48 Эта трактовка миссии Иуды (идущая от учения гностической секты каинистов) была изложена Волошиным в набросках к статье "Евангелие от Иуды", так и не написанной, и в стихотворении "Иуда-апостол" (1919).
49 Рассказ о событиях 1914 года. В селении Дорнах, близ Базеля, с 1913 года шло строительство Иоганнес-Бау (или Гётеанума) -- своего рода храма для членов Антропософского общества, основанного в то время Р. Штейнером (сначала -- как ветвь Теософского общества). Волошин прибыл в Дорнах 18 (31) июля 1914 года, в день начала войны России с Германией. Пробыл здесь до 2 (15) января 1915 года.
50 "Тайны" -- поэма Гёте. Сообщая Ю. Л. Оболенской о "заказе" на этот занавес ("21 метр на 19 = 400 квад[ратных] метров!!!"), Волошин делился с ней в письме, написанном в конце ноября 1914 г.: "Я задумал его по воспоминанию испанского монастыря Монсеррато под Барселоной, где был когда-то, а сегодня из одного письма Вильгельма Гумбольдта узнал, что Гёте именно имел в виду Монсерратский монастырь" (ИРЛИ).
51 Волошин должен был выполнять работу над занавесом вместе с голландкой Ван-Дрей -- "ясновидящей", живопись которой была, по словам Волошина, не "наивно-примитивна", как хотелось бы антропософам, а "в высшей степени полуграмотна".
52 Об антропософии Волошин писал Ю. Л. Оболенской: "Я принимаю целиком самого Штейнера, но очень плохо принимаю общество и часто делаю из слов его совсем другие выводы". И в другом письме: "Протест больше против штейнеристов, в которых я видел людей, "изнасилованных истинами", чем против него самого. Не принимал я также догматизма его последователей" (ИРЛИ).

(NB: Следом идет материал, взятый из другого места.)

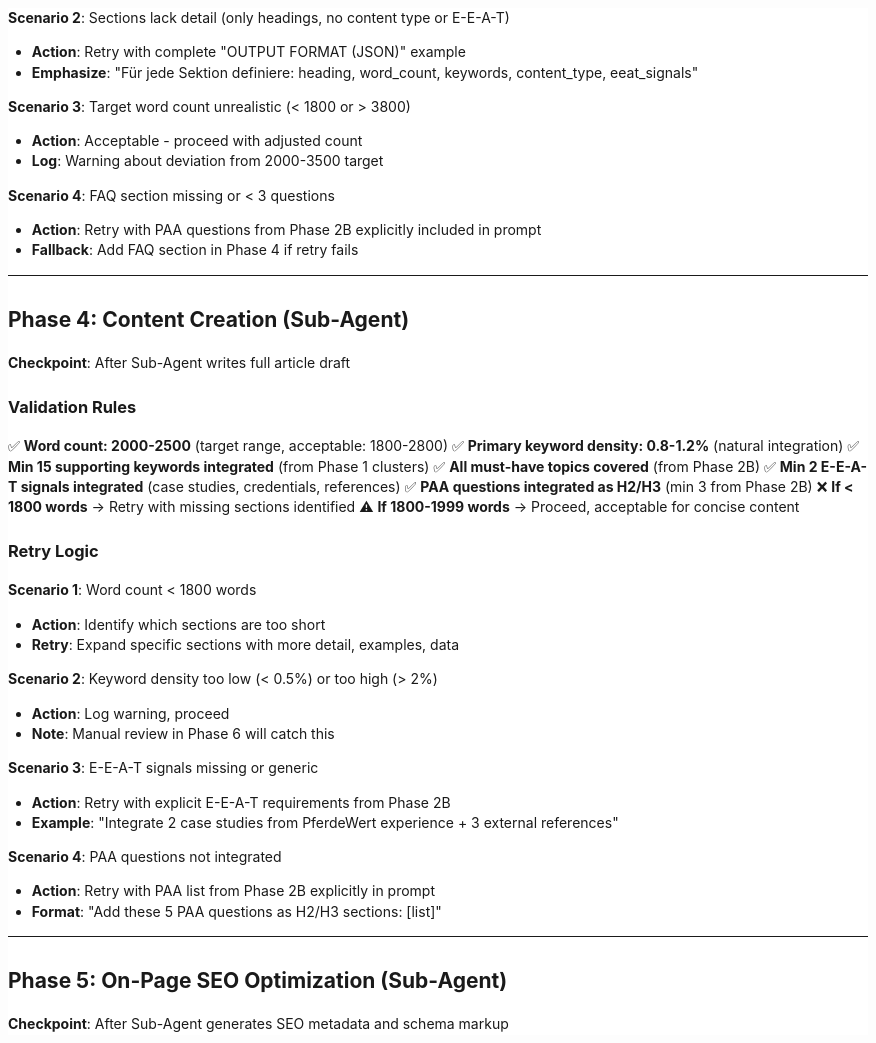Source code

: **Scenario 2**: Sections lack detail (only headings, no content type or E-E-A-T)
- **Action**: Retry with complete "OUTPUT FORMAT (JSON)" example
- **Emphasize**: "Für jede Sektion definiere: heading, word_count, keywords, content_type, eeat_signals"

**Scenario 3**: Target word count unrealistic (< 1800 or > 3800)
- **Action**: Acceptable - proceed with adjusted count
- **Log**: Warning about deviation from 2000-3500 target

**Scenario 4**: FAQ section missing or < 3 questions
- **Action**: Retry with PAA questions from Phase 2B explicitly included in prompt
- **Fallback**: Add FAQ section in Phase 4 if retry fails

---

## Phase 4: Content Creation (Sub-Agent)

**Checkpoint**: After Sub-Agent writes full article draft

### Validation Rules

✅ **Word count: 2000-2500** (target range, acceptable: 1800-2800)
✅ **Primary keyword density: 0.8-1.2%** (natural integration)
✅ **Min 15 supporting keywords integrated** (from Phase 1 clusters)
✅ **All must-have topics covered** (from Phase 2B)
✅ **Min 2 E-E-A-T signals integrated** (case studies, credentials, references)
✅ **PAA questions integrated as H2/H3** (min 3 from Phase 2B)
❌ **If < 1800 words** → Retry with missing sections identified
⚠️ **If 1800-1999 words** → Proceed, acceptable for concise content

### Retry Logic

**Scenario 1**: Word count < 1800 words
- **Action**: Identify which sections are too short
- **Retry**: Expand specific sections with more detail, examples, data

**Scenario 2**: Keyword density too low (< 0.5%) or too high (> 2%)
- **Action**: Log warning, proceed
- **Note**: Manual review in Phase 6 will catch this

**Scenario 3**: E-E-A-T signals missing or generic
- **Action**: Retry with explicit E-E-A-T requirements from Phase 2B
- **Example**: "Integrate 2 case studies from PferdeWert experience + 3 external references"

**Scenario 4**: PAA questions not integrated
- **Action**: Retry with PAA list from Phase 2B explicitly in prompt
- **Format**: "Add these 5 PAA questions as H2/H3 sections: [list]"

---

## Phase 5: On-Page SEO Optimization (Sub-Agent)

**Checkpoint**: After Sub-Agent generates SEO metadata and schema markup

53 Волошин был призван в армию (уже будучи в России, осенью 1916 года) как ратник ополчения 2-го разряда. Отказ от воинской службы он высказал в письме на имя военного министра: "Я отказываюсь быть солдатом, как европеец, как художник, как поэт: как европеец, несущий в себе сознание единства и неразделимости христианской культуры, я не могу принять участие в братоубийственной и междоусобной войне, каковы бы ни были ее причины. Ответственен не тот, кто начинает, а тот, кто продолжает. Наивным же формулам, что это война за уничтожение войны, я не верю.
Как художник, работа которого есть созидание форм, я не могу принять участие в деле разрушения форм -- и в том числе самой совершенной -- храма человеческого тела.
Как поэт, я не имею права поднимать меч, раз мне дано Слово, и принимать участие в раздоре, раз мой долг -- понимание.
Тот, кто убежден, что лучше быть убитым, чем убивать, и что лучше быть побежденным, чем победителем, так как поражение на физическом плане есть победа на духовном, -- не может быть солдатом" (ИРЛИ).
Освобожден же Волошин был из-за поврежденной правой руки (при падении с велосипеда в 1910 г.).